Staying Safe Online
November 2, 2015
Included in Chapter Seven of Connecting to Kink
Guarding Your Privacy Online
If you log onto any fetish or social media site, you are liable to see the following message (or something similar) on various profiles:WARNING: Any institutions or individuals using this site or any of its associated sites for studies or projects, profit or nonprofit projects — You DO NOT have my permission to use any of my profile or pictures in any form or forum both current and future. You may not cut, copy, paste anything from/off my profile including photos, videos and/or writings in any way, shape or form. If you have or do, it will be considered a violation of my privacy and will be subject to legal ramifications.Be aware this warning is meaningless. It’s not a legally binding statement. The legal document you signed, by accepting the TOS (terms of service) when setting up a profile on any site, trumps anything you post and probably says pretty much the opposite.

Now, on Facebook and other conventional social media sites, the most embarrassing thing anyone else might learn about you is somewhat limited by the restrictions the site has on what you can post.
But, sites like Fetlife and Collarspace have no such restrictions. And the product is no longer just your gossip and cute pictures of your pets. It’s your sex life.

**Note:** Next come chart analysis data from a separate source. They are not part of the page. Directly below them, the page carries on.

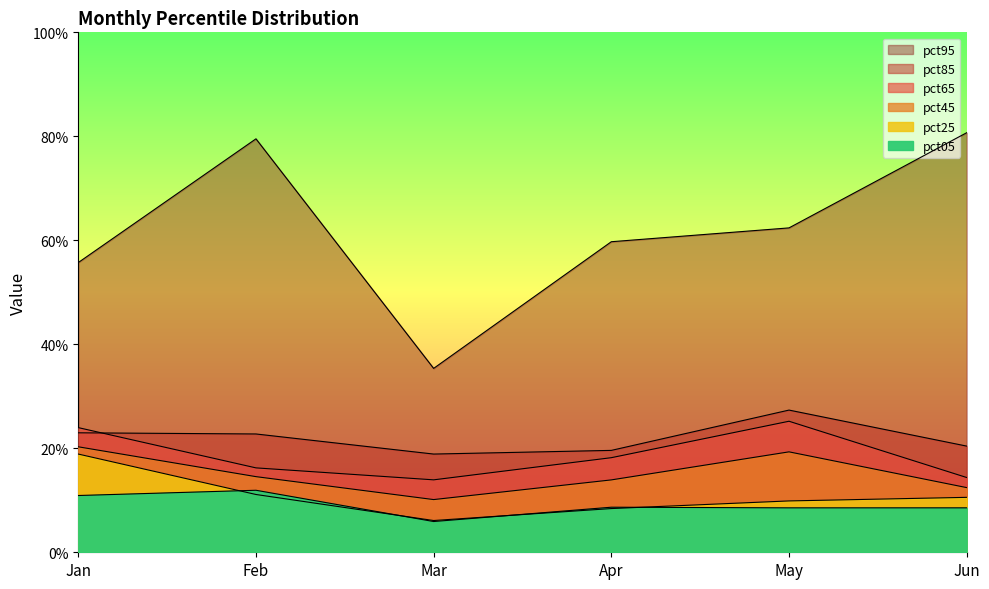

What is the difference between the maximum and minimum values in the pct25 series?

0.1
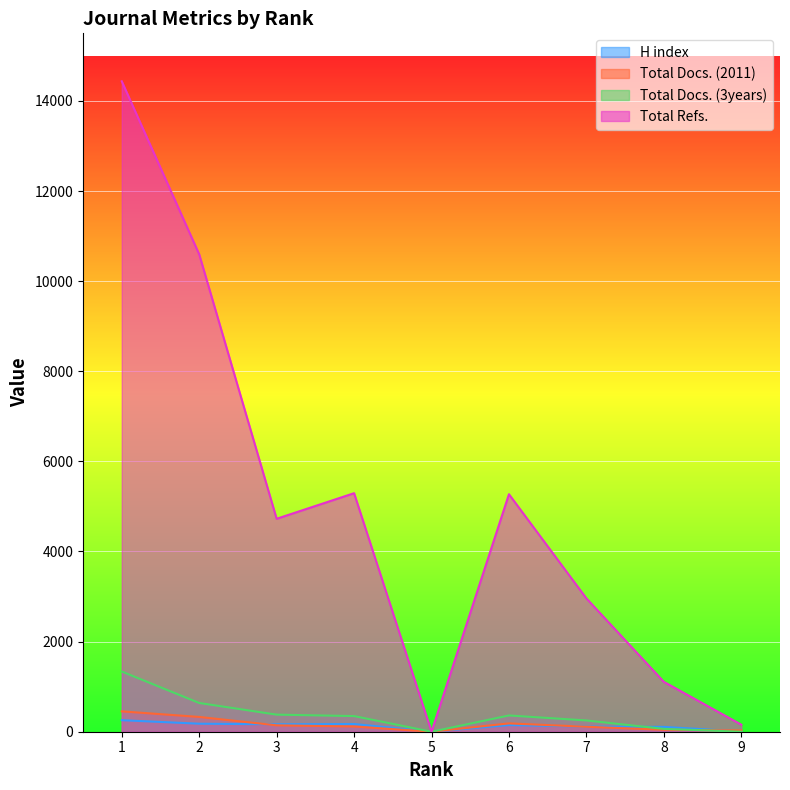

Where do H index and Total Docs. (3years) first cross each other?

7 and 8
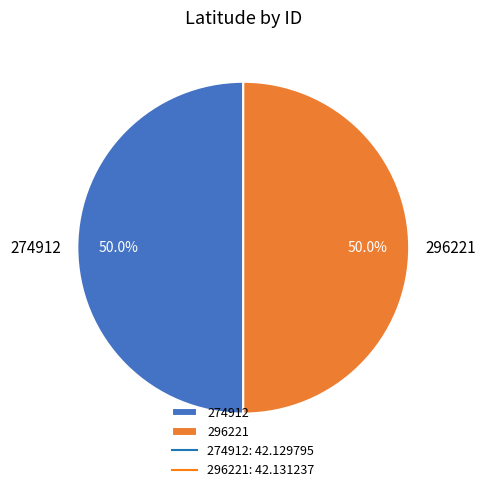

Do 274912 and 296221 together represent more than half of the pie?

Yes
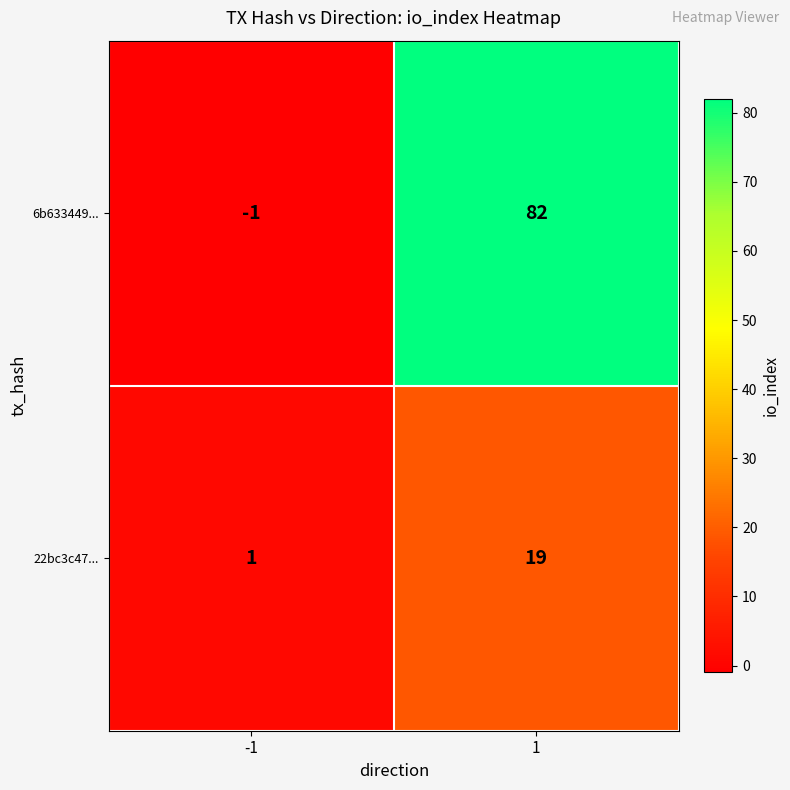

Rank the series by their average value, from highest to lowest.

6b633449..., 22bc3c47...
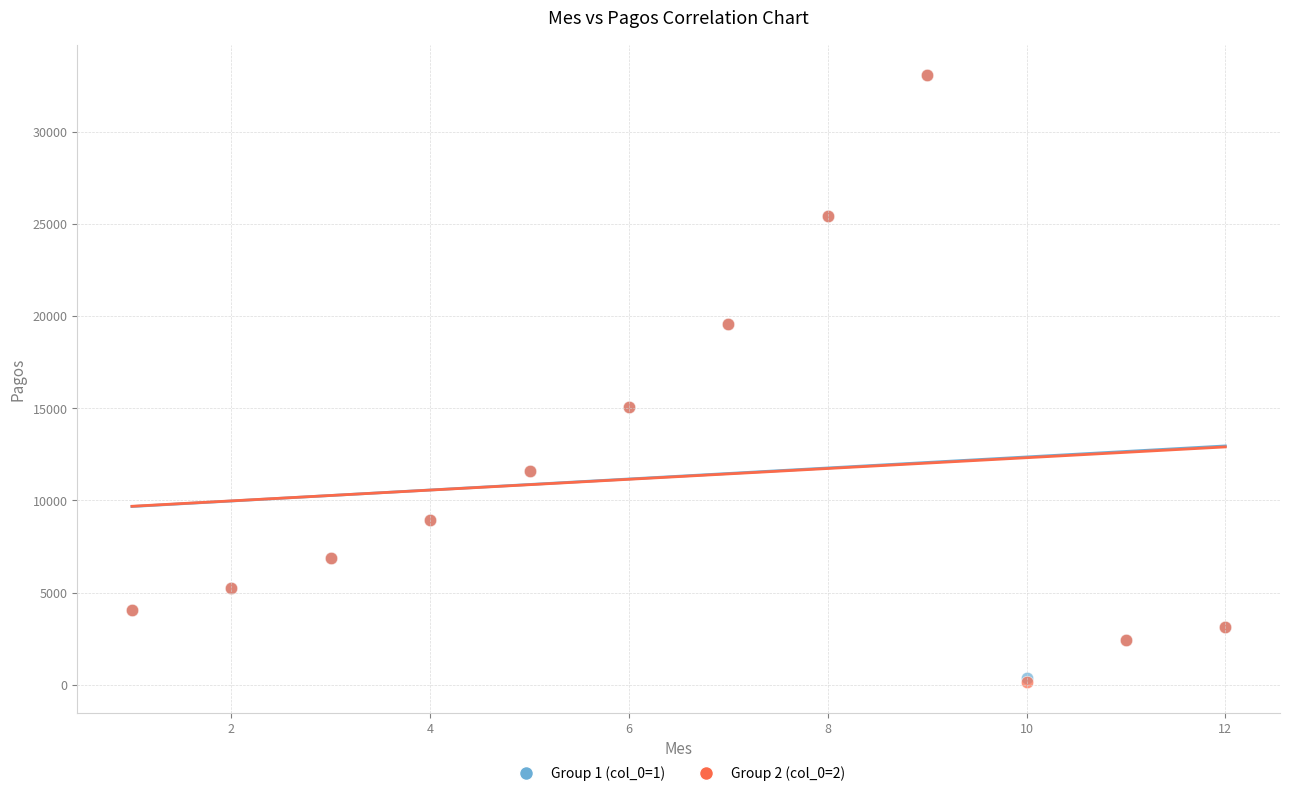

What are all the series names shown in the legend?

Group 1 (col_0=1), Group 2 (col_0=2)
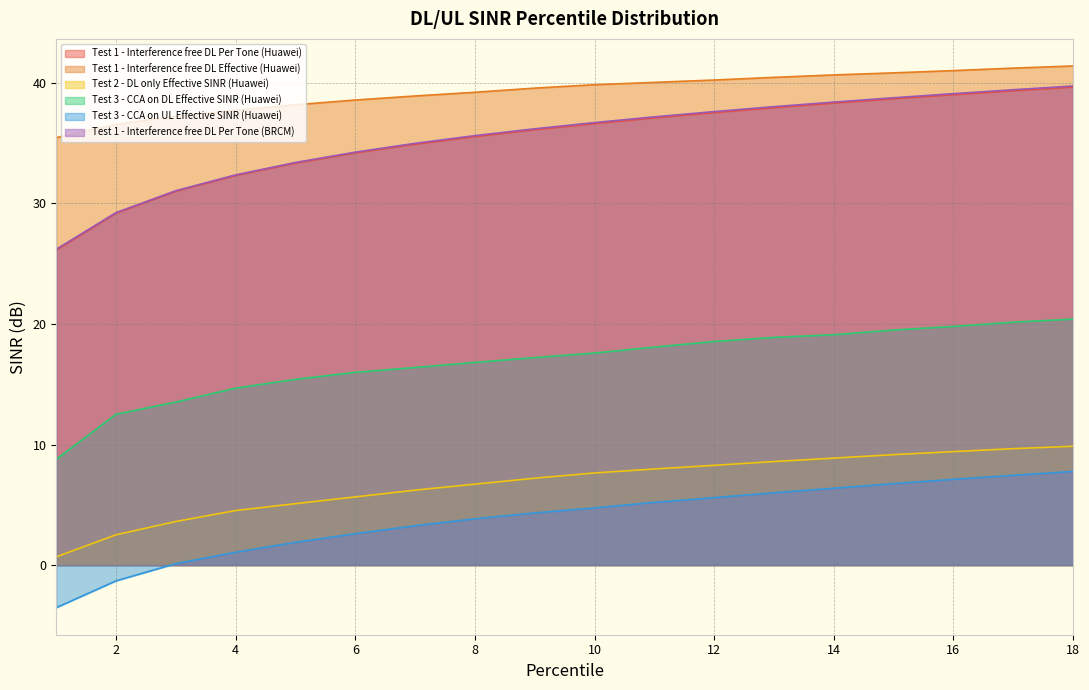

What is the total value across all series at 11?

145.5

I’ve Seen That Face Before
Unless you can afford being outed as a kinkster, don’t post naked pictures of yourself in bondage with whip marks on your ass if they also show your face, tattoos, piercings, or other identifiable body modifications recognizable to anyone else who might stumble across them ... or go looking for them. Don’t use pictures that show identifiable backgrounds, or that you may have also uploaded to a conventional social media site or to a website connected with your legal name. Check the background. Can you read the certificate perhaps showing your legal name that you hang on your bedroom wall?A website that requires you to log on offers nothing to make you or your identity safe. Don’t believe that no one can see your photographs unless they’re also logged in. And don’t believe any promises of privacy offered by a site, because they’re not accurate.
For one thing, anyone can create a free email account on any one of a dozen sites while providing no information that can be traced back to them. They can then use that email address to create an account on the site you think is protecting you from non-kinksters’ eyes.
Further, those photographs can be accessed without logging in. Fetish sites are often free or partially free. They don’t invest money in security that protects the content. And there’s no guarantee that if you post a photograph that you’ll ever be able to delete it. Even if it is removed from a site, it’s probably still in the cloud storage system used by that site and therefore recoverable by anyone who knows what they’re doing. People have had deleted, “private” photos they posted online used against them in court.
If the photo you posted was taken with your smartphone, chances are the file contains data about where and when it was taken and other information that can be used to identify you.
Combine all these security holes with facial recognition software (which can deliver matches even when years, facial hair, weight, and makeup change someone’s appearance) and you have a recipe for disaster. What would happen if your boss found the picture of you getting gang banged or the private detective hired by your ex who’s fighting you for custody of your children turned up a photograph of you hanging naked and upside down in bondage or a prospective employer discovered images of you whipping someone chained to a rack?
Online privacy is almost nonexistent. I’ve always said that you should never post anything online that you wouldn’t want your boss, your elderly grandmother, your worst enemy, and the IRS to see — or at least don’t post it if there’s any way it can be traced back to you.